А Гапон точно обрадовался, что Иваныча нет. Зашептал:
– Будешь агентом под прикрытием. Типа неравнодушный прохожий. Если чё, съебнул с места, и никто тебя в глаза не видел. Смотри… За выход семьсот рупий, если дополнительно разрулил возникшую проблему – то ещё тысяча сверху! Нормально?
– Желательно всё ж не доводить до мордобоя, – мягко пожелал Капустин. – И договариваться. Драки вредят бизнесу.
– Но если не избежать, то как пожелаешь, – щедро разрешил Гапон. – Но без тяжких увечий. Согласен? – Гапон протянул через стол руку. Чуть подержал на весу и положил ладонью вниз. Глянул исподлобья, но сказал всё ж приветливо: – Что не так, родной?
Я собрался с мыслями:
– Аркадий Зиновьевич, я пусть и недолго, но работал на кладбище у Андрея Викторовича Мултановского. Вы с ним не очень. И вот сами посмотрите, как это будет в их глазах выглядеть?
– А тебе не поебать? – у Гапона взлетела бровь. – Мултанчик тебя вроде выкинул с кладбища, если не ошибаюсь.
– Никто меня не выкидывал! – отрезал я недовольно. – Мы так с ним заранее договаривались.
– Чтоб выкинул? – насмешливо уточнил Гапон.
– Кажется, я понимаю, Аркадий Зиновьевич, – решительно вклинился Капустин. – Владимир переживает, что ему придётся отбивать покойников у комбината, а это его бывшие коллеги. Отвечаю – нет! Мы с ними вообще не пересекаемся! У нас совершенно разные информаторы!
– Вообще разные! – с готовностью подхватил Гапон. – Просто завелась в конторе крыса, сливает инфу конкурентам. Ничего, вычислим скоро!
Я посмотрел на дверь, за который скрылся Иваныч.
– Ладно! Косарь за выход! – по-купечески вскричал Гапон. – И десятку вперёд авансом! – поглядел выжидательно.
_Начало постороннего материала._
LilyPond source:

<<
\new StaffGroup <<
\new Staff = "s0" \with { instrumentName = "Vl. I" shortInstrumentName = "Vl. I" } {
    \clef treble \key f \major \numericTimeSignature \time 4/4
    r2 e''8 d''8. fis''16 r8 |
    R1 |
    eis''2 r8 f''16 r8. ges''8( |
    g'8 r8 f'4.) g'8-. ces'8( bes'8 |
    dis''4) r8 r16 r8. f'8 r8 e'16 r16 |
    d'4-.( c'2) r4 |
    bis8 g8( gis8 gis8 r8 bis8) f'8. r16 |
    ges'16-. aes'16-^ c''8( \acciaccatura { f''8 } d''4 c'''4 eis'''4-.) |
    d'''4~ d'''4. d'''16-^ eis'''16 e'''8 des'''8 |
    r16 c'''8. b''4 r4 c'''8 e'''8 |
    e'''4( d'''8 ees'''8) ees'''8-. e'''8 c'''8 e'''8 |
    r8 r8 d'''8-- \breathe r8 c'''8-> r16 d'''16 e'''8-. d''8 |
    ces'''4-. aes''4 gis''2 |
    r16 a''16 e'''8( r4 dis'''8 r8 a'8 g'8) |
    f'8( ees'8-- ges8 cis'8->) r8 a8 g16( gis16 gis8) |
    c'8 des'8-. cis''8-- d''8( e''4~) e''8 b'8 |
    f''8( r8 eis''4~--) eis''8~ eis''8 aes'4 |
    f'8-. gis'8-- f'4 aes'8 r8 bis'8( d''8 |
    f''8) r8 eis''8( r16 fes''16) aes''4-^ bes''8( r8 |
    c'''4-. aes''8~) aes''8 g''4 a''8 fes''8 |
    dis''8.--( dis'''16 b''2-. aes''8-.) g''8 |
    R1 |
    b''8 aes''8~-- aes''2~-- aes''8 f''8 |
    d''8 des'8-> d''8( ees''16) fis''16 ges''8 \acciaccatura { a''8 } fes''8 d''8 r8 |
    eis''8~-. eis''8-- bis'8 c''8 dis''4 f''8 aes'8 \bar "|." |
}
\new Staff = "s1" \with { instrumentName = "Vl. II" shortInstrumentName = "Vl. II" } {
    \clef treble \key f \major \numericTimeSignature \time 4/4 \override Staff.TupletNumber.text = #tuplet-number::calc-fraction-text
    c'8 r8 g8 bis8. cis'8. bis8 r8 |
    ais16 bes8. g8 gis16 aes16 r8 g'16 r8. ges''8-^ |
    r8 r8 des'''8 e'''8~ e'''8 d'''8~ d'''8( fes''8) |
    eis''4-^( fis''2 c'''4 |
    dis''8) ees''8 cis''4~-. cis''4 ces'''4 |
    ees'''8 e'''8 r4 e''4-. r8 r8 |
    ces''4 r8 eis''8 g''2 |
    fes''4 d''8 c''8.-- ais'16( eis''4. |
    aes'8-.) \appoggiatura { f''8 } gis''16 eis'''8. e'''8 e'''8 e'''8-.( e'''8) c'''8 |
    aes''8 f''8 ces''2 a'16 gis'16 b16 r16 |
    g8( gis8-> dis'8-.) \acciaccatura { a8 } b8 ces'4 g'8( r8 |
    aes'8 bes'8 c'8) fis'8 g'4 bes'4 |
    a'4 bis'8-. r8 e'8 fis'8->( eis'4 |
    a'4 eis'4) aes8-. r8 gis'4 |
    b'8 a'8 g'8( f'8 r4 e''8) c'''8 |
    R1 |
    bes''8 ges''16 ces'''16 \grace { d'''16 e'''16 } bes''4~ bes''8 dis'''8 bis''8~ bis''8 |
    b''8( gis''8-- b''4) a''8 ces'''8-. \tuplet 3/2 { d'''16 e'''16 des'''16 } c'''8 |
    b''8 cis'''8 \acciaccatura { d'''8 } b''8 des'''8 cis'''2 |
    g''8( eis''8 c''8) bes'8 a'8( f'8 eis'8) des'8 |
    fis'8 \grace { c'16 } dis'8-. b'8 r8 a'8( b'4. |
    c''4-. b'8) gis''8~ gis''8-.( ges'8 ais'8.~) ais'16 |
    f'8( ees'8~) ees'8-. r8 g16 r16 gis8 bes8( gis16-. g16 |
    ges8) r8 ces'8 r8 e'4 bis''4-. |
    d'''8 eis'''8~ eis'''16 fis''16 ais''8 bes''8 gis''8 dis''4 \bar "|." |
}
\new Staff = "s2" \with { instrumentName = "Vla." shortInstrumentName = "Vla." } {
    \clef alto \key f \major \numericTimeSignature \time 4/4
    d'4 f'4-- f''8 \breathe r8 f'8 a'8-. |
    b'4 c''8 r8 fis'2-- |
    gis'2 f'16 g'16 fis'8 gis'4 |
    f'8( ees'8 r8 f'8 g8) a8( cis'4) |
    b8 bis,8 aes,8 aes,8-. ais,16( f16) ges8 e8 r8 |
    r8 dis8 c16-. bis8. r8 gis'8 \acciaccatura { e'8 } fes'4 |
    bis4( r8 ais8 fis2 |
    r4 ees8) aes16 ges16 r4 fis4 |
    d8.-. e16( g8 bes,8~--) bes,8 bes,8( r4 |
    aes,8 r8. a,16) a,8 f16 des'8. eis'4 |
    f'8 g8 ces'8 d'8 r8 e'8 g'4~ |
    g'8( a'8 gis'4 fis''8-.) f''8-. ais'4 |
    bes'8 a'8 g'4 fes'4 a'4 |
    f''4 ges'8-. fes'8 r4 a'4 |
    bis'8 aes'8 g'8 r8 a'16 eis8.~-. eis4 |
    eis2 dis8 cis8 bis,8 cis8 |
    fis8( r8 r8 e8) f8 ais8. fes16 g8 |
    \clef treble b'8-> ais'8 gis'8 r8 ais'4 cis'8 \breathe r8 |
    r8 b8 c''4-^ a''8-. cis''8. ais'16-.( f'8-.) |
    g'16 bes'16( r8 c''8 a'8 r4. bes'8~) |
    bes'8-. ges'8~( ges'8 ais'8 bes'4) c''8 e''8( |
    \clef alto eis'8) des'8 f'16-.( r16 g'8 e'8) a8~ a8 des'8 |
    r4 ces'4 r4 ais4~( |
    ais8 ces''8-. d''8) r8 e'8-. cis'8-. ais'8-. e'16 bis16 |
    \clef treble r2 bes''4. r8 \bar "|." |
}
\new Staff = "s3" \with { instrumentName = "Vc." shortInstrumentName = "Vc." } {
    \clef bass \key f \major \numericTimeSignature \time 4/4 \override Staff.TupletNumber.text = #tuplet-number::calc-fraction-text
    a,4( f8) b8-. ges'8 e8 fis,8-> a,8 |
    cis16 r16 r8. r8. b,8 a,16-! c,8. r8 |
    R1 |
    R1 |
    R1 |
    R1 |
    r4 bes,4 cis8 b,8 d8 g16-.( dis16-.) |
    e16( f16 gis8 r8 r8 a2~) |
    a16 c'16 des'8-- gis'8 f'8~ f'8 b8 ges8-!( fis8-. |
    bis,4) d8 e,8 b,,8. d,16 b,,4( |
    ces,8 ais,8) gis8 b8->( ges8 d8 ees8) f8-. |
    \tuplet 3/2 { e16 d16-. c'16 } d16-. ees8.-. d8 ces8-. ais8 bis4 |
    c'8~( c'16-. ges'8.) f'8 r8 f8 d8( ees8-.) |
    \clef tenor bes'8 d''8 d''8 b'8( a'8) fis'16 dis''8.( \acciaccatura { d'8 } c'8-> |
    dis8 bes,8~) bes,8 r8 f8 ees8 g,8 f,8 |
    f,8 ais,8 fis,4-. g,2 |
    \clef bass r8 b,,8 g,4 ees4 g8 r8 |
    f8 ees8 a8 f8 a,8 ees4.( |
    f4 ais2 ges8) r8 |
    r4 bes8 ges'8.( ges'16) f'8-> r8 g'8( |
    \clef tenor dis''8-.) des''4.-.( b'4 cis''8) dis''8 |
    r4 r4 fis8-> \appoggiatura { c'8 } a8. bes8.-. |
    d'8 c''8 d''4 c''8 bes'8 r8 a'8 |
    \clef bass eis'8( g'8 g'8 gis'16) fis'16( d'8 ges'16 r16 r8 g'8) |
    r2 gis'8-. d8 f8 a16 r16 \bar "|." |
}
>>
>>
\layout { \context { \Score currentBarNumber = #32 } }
Вытаращился. – Володя, а ты не охренел часом?! Тебе чё, тридцон в месяц лишний?!
Открылась дверь, и вошёл Иваныч:
– Аркаш, опять чудит юродивая наша.
– Какого полена она забыла? – сразу переключился на него Гапон. – Пусть выводят под белы рученьки нахуй!
– А она не здесь, а со стороны гистологии.
– И чё делает?
– Агитирует. Втирает что-то родственникам, Ростик не услышал, что именно.
– Ща решим с ней… – Гапон лукаво посмотрел на меня. – Я, кстати, не так давно Эвелину твою имел удовольствие лицезреть! – по-восточному причмокнул. – Такую девушку, между прочим, в роскоши надо содержать! А то сбежит от тебя… – Гапон оглянулся. – Андрей Иванович! Помнишь секретаршу Кудашева?
– Кияшко́, что ль? Со стрижкой коротенькой? Которая как тёлка из “Перевозчика” второго… Ну, видел… – сказал Иваныч и вдруг взвыл: – А-а-а, блять! Только допетрил! Так это она?!
Я запоздало понял, что обсуждают Алину. Свою фамилию, так же, как и имя Эвелина, Алина люто ненавидела. Хотя мне её фамилия не казалась какой-то ужасной (обычная украинская, не хуже не лучше других), я послушно забыл, что Алина вообще-то Кияшко Эвелина. И то, что Иваныч с Гапоном бесцеремонно влезли в мою, в нашу с Алиной семейную тайну и вывалили, точно бельё, на всеобщее осмеяние, мне резко не понравилось.